Le 11 novembre de la libération

11/1944

 

Combien douloureux, pendant quatre ans, fut le 11 novembre. L'ennemi nous interdisait de le célébrer. Sa présence se faisait ce jour-là plus humiliante. Plus que jamais elle insultait nos sentiments les plus profonds. C'est fini. Et voici que nous allons pouvoir la célébrer tous ensemble, ce jour, dans l'allégresse de la libération. C'est le front haut que nous monterons à l'arc de Triomphe et que nous dirons à l'Inconnu : « Désormais nous sommes libres. Les uniformes verts dont la présence insultait votre tombe, vous ne les verrez jamais plus ».

Est-il un jour dont le sens soit pour nous plus profond ? Nous y rendrons hommage à nos morts, ceux de 1914/1918 et ceux de 1939-1944, nous rendrons hommage aux survivants, à ces anciens combattants qui désormais peuvent relever la tête, à ces combattants d'aujourd'hui, qui sur les Vosges célèbrent aussi l'Armistice, mais avec des salves qui ne sont pas chargées à blanc. La présence de nos hôtes britanniques achève de donner à ce jour tout son sens. Ils sont là, comme jadis Lloyd George était à côté de Clémenceau. Cette présence n'atteste-t-elle pas que cette guerre est toujours la même : Verdun et nos Vosges ne sont que deux dates dans la même page de l'Histoire.

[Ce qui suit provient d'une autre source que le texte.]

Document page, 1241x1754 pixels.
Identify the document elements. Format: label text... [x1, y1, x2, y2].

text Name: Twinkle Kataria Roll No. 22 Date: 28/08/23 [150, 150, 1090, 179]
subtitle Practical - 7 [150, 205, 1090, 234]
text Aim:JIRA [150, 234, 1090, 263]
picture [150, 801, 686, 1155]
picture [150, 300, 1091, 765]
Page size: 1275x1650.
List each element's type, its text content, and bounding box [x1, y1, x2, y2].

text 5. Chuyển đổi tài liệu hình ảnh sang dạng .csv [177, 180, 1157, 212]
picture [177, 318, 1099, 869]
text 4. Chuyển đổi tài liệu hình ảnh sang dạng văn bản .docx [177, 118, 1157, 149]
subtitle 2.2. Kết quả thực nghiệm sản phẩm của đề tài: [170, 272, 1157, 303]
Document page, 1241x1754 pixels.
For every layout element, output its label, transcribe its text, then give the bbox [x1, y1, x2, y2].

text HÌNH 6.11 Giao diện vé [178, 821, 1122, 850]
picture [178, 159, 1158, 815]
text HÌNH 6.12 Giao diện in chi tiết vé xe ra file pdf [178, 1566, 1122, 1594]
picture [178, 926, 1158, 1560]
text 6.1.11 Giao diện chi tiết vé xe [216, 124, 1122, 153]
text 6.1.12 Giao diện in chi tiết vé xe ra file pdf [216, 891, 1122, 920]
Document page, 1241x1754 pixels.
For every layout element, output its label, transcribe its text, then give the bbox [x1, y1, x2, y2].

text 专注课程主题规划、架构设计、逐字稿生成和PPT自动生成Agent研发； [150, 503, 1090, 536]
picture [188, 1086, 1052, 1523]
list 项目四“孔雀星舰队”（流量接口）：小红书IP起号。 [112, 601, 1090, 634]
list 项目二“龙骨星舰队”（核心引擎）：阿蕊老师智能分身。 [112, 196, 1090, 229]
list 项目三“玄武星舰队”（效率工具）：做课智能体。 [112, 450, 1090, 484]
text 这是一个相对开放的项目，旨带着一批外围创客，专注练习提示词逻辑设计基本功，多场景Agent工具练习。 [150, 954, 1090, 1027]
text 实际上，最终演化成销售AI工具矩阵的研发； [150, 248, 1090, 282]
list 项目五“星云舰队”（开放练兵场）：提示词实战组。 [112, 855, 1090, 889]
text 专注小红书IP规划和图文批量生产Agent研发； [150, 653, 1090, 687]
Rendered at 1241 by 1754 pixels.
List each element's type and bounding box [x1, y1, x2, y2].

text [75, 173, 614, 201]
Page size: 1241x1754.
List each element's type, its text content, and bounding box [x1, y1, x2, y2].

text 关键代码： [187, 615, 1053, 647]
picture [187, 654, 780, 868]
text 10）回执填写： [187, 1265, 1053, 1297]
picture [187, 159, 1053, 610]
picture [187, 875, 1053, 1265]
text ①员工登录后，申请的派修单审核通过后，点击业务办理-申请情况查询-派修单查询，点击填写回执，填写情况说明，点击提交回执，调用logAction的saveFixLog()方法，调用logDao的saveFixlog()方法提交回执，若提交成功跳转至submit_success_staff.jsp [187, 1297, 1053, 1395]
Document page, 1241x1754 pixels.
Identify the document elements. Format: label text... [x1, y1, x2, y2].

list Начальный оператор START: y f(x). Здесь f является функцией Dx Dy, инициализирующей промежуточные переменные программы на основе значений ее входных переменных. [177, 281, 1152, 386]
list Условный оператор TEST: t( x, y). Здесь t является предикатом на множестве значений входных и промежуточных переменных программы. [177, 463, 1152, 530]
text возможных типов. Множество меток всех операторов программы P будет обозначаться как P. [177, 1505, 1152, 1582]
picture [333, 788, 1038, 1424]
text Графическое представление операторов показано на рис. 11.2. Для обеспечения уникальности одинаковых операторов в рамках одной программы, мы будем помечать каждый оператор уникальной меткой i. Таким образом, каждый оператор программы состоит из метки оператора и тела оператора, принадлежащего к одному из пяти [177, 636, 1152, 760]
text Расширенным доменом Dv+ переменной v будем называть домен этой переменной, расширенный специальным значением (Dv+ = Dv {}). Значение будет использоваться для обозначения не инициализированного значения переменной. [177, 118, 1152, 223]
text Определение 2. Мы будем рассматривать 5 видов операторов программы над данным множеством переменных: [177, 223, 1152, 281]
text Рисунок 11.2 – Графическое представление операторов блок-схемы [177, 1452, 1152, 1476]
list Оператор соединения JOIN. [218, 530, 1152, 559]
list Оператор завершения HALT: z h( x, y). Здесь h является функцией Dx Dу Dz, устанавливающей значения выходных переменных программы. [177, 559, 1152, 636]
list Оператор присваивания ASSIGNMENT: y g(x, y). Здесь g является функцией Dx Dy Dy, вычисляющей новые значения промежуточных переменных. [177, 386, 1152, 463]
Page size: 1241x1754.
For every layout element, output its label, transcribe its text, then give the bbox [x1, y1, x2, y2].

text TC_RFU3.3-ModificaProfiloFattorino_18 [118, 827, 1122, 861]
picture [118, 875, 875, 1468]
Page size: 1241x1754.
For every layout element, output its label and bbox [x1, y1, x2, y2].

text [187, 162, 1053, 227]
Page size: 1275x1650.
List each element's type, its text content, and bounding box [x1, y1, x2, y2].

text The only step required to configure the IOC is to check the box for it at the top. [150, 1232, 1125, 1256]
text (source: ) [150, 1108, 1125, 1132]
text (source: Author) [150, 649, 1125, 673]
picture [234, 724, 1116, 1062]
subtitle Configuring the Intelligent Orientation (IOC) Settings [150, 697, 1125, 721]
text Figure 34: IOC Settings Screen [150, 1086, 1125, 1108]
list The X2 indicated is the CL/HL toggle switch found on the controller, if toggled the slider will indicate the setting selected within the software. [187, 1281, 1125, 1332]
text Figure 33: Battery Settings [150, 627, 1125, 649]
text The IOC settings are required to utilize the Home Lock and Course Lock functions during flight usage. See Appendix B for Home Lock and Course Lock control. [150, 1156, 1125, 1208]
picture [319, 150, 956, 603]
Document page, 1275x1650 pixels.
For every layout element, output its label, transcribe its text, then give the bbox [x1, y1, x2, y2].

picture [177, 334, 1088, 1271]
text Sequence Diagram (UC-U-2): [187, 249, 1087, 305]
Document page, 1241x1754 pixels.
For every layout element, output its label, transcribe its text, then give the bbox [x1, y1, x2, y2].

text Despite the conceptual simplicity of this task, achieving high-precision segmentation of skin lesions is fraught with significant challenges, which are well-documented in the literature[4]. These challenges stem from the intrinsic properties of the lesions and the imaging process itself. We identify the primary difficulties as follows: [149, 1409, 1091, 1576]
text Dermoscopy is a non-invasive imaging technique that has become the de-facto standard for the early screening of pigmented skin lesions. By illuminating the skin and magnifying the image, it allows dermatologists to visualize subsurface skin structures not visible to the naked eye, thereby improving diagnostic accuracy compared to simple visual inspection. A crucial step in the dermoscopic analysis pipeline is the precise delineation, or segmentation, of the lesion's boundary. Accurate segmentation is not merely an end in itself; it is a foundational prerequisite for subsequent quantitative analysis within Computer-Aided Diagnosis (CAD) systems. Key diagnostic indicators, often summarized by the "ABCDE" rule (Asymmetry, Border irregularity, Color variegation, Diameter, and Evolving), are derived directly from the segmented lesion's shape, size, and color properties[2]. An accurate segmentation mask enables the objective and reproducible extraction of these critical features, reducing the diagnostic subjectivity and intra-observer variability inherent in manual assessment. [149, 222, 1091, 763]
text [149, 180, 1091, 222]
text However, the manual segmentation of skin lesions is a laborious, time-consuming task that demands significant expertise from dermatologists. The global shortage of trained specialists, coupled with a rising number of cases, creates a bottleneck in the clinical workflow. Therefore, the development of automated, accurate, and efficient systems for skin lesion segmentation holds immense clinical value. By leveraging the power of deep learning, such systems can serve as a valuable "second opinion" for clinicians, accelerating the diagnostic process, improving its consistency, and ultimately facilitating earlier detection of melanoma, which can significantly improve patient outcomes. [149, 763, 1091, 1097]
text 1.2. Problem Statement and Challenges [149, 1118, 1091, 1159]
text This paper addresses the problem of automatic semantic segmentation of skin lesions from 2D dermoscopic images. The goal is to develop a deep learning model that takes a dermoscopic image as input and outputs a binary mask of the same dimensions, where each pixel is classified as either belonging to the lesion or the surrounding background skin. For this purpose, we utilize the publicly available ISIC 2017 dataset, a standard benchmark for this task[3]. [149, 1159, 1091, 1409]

Et de la Marne à ces jours sombres de Juin 1940, il n'est pas plus de distance. La France s'est présentée les deux fois avec ce visage du poilu qui le premier sort de la tranchée et qui reçoit les premiers coups, les plus violents. En 1914 le barrage des poitrines découvertes a pu être efficace, on pouvait encore combattre sans armes et la victoire, comme au temps de Napoléon, s'improvisait. Aujourd'hui la défaite des Allemands, Wladimir d'Ormesson l'a merveilleusement démontré, atteste qu'on ne résiste pas à la supériorité du matériel. La rapidité de leur fuite souligne ce que fut notre résistance. Mais, après tout, notre défaite, puisqu'il faut bien employer ce mot, n'a-t-elle pas joué pour nos Alliés le même rôle que la Marne. Les coups que nous avons essuyés ont encore une fois paralysé l'ennemi le temps nécessaire pour que nos Alliés se reprennent.

La France est tombée en 1940, mais elle est tombée comme le héros qui se sacrifie pour le salut de tous. Elle est tombée comme le poilu qui le premier sort de la tranchée, mais les autres après peuvent suivre. Le soldat inconnu de cette guerre, qu'il se soit immolé en 1940 ou en 1944, pourra dormir à côté de l'autre, sous la même dalle. Il sera comme lui le symbole de cette France, quoi qu'elle dût  en subir et risquât-elle la mort, toujours fidèle à ses alliances. Il sera comme lui le symbole de cette France, soldat premier sorti de la tranchée des nations justes et pacifiques.